How to adapt your PR strategy to break through today’s news

Adapt your PR strategy to break through COVID news.
Photo by Marcus Winkler/Unsplash

As COVID-19 and Black Lives Matter protests continue to grip the media, it’s wise to temper expectations about PR results. But it’s still possible to adapt your PR strategy and land media placements, even if your news isn’t about the current situation.

Here are some tips for staying relevant, mostly drawn from the ways we’re adapting our PR strategies to help our social enterprise clients.

Read key publications more closely

It’s more important than ever to stay on top of outlets you want to appear in. Internalize what they’re covering and how, and pay attention to how they’re adjusting their coverage so you can come up with story angles that will interest them now. Track reporters, too, since many are working new beats—such as business reporters covering impact investing—which may give you an opportunity to connect with new writers. (And don’t forget to reconnect with journalists you know.)

Embrace your niche

Entire industries are looking for guidance through these turbulent times. That means trade publications are seeking articles about how companies are responding to the pandemic. To take advantage of this, mine your leaders’ perspectives on the changes and challenges they’re seeing, how they’re adapting and so on—the PR blog Spin Sucks offers a few approaches. Your team could be sitting on valuable insights that would be perfect for a bylined article or could merit coverage.

Amplify the good news

Reporters are experiencing coronavirus fatigue and want to write about something besides the pandemic. Readers, too, are hungry for stories about what’s working—which is good news for organizations providing solutions. Are you working on new projects to help your industry or communities overcome the health or financial crises? Have you pivoted or scaled your business to make greater impact? Your innovations may be newsworthy.

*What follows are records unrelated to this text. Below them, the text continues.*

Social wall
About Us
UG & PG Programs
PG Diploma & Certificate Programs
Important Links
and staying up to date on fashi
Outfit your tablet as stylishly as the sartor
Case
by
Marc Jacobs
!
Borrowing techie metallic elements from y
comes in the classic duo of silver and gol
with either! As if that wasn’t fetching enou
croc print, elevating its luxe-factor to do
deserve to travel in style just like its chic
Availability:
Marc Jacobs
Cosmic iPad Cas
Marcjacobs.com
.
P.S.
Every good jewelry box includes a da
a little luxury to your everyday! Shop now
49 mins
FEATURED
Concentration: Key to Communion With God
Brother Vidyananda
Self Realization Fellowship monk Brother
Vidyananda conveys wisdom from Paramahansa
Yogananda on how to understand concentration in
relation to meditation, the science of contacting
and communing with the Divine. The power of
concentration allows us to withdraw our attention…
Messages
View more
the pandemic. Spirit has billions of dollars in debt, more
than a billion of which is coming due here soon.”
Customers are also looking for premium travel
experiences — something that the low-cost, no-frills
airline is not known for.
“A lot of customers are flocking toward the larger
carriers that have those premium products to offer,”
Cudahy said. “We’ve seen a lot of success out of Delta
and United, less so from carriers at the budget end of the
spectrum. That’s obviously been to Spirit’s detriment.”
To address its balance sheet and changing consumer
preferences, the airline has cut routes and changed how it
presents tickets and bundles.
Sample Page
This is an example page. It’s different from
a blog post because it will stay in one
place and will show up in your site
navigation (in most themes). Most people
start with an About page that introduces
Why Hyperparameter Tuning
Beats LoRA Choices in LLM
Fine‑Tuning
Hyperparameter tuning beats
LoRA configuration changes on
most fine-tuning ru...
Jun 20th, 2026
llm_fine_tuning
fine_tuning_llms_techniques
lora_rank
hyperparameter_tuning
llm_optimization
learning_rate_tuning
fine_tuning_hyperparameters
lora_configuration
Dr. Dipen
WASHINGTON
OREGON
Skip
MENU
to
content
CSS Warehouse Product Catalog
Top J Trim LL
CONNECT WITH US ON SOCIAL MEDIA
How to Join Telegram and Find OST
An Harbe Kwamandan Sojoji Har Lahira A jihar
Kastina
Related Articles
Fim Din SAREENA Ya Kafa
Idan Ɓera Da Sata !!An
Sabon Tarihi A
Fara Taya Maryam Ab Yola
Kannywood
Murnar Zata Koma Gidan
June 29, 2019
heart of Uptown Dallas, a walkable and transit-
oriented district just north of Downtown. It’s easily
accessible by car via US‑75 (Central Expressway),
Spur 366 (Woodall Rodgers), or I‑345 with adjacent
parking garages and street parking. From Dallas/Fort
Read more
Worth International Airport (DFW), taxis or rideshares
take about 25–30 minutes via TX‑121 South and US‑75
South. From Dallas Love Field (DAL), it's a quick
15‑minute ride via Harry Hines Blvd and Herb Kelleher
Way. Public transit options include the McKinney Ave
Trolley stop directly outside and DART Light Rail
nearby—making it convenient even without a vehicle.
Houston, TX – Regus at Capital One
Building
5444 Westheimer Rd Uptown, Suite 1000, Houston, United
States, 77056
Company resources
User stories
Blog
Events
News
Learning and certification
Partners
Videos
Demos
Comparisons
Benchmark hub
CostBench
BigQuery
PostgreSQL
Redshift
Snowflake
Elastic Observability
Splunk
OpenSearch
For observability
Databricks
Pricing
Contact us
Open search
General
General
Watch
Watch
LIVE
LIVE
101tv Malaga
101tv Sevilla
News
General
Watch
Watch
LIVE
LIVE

If your enterprise is about solutions for climate change or creating a just society, you have an advantage, since those issues are becoming even more critical against the backdrop of today’s main news themes. After the pandemic lifts and protests effect policy change, you’ll be well positioned: we’ll likely see a vastly changed media landscape and renewed interest in social and environmental issues.

Get social (virtually)

Keeping a presence on social platforms and participating in those conversations is more important now that physical gatherings are a thing of the past. And many journalists check out a source’s social media feeds before deciding whether to interview them. Beyond using Twitter, expand executives’ use of LinkedIn and your Medium publication to share their thinking through “open letter”-style posts. Create a relatable dialogue by being real about what’s going on at your company, airing your frustrations (but not complaints!) and sharing stories about how you’re helping employees or clients. Using your voice on social media will help you connect to community and increase your chances of being noticed by the media or earning bylines in news outlets.

Finally, check yourself. It’s critical to ask for a second look at anything you post or share.  You don’t want to appear tone deaf or come off like you’re trying to profit from the crisis. You should be speaking out, but make sure you focus on the work you’re doing and how you’re creating value in the world.